The lower court in granting the motion for a directed verdict apparently overlooked the following legal proposition. The employer, Grant, and its office manager, Hancock, were both agents of the insurer Pilot, as a matter of law, by virtue of Code Sec. 37-233. They transmitted applications for insurance, collected premiums, etc. for Pilot. In Greer v. Equitable Life Assur. Soc. of United States, 180 S.C. 162, 185 S.E. 68, this Court without mention of or reliance upon the Code Section above cited, held an employer to be an agent of the insurer under circumstances almost identical with those of the present case. See also Coker v. Aetna Life Ins. Co., 188 S.C. 472, 199 S.E. 694. We quote the following pertinent language from 14 Appleman, Insurance Law and Practice, 352:
"Where the employer collects premiums under group policies by deductions from the wages of employees, he is regarded as the agent of the insurer, so that such deduction amounts to payment, as far as the insurer is concerned, even though not remitted to the insurer."
We briefly summarize the evidence in the light of the applicable law.
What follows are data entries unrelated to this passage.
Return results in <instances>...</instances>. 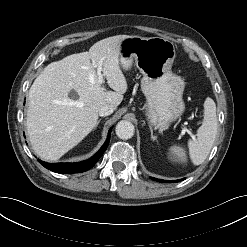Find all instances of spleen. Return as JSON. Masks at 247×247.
Here are the masks:
<instances>
[{
    "instance_id": "1",
    "label": "spleen",
    "mask_w": 247,
    "mask_h": 247,
    "mask_svg": "<svg viewBox=\"0 0 247 247\" xmlns=\"http://www.w3.org/2000/svg\"><path fill=\"white\" fill-rule=\"evenodd\" d=\"M217 129L216 104L211 98H207L204 102V119L197 130V139L188 141L189 155L194 165L202 164L209 155L217 135ZM170 151L180 161H186L185 152L181 147L172 146Z\"/></svg>"
}]
</instances>
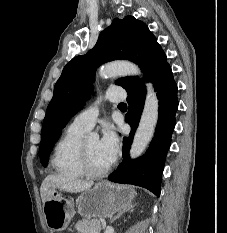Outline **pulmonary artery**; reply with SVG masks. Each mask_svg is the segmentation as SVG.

Gross, the service representative, advised Hancock, who was also legally the agent of Pilot, that the reinstatement of Weeks' insurance, without a probationary period, was a matter strictly within the discretion of the employer, and that such coverage would be effective as of December 1, 1964, upon the application card and note being forwarded. Hancock, in turn, advised Weeks that his coverage was reinstated and effective as of December 1, 1964, and Hancock, the legal agent of Pilot, collected from Weeks, during his lifetime, the entire December 1964 premium, plus a slight excess.
*87 While there are some conflicts in the evidence, under any view thereof there can be little doubt that no question of coverage would ever have arisen but for the acts or omissions of the agents of Pilot. Had Hancock known how to proceed, or sought to ascertain, when first approached on November 4th, or had the application and informal note been promptly forwarded on or about December first, instead of being held Until December 22nd under the instructions of Gross, we consider it most probable that this controversy would not even be before us. Any neglect of either of these agents to proceed more promptly is chargeable to his principal, Pilot, not to Weeks, the employee.
Viewing the evidence in the light most favorable to the appellant, all of the grounds of estoppel are present and the trial judge should have submitted to the jury the issue of whether or not Pilot was estopped to deny coverage. Spencer v. Republic Nat. Life Ins. Co., 243 S.C. 317, 133 S.E. (2d) 826; Moore v. Palmetto State Life Ins. Co., 222 S.C. 492, 73 S.E. (2d) 688; Ellis v. Metropolitan Casualty Ins. Co. of New York, 187 S.C. 162, 197 S.E. 510; Pitts v. New York Life Ins. Co., 247 S.C. 545, 148 S.E. (2d) 369.
The judgment below is reversed and the cause remanded for a new trial.
Reversed and remanded.
MOSS, C.J., LEWIS and BRAILSFORD, JJ., concur.
LITTLEJOHN, J., concurs in result only.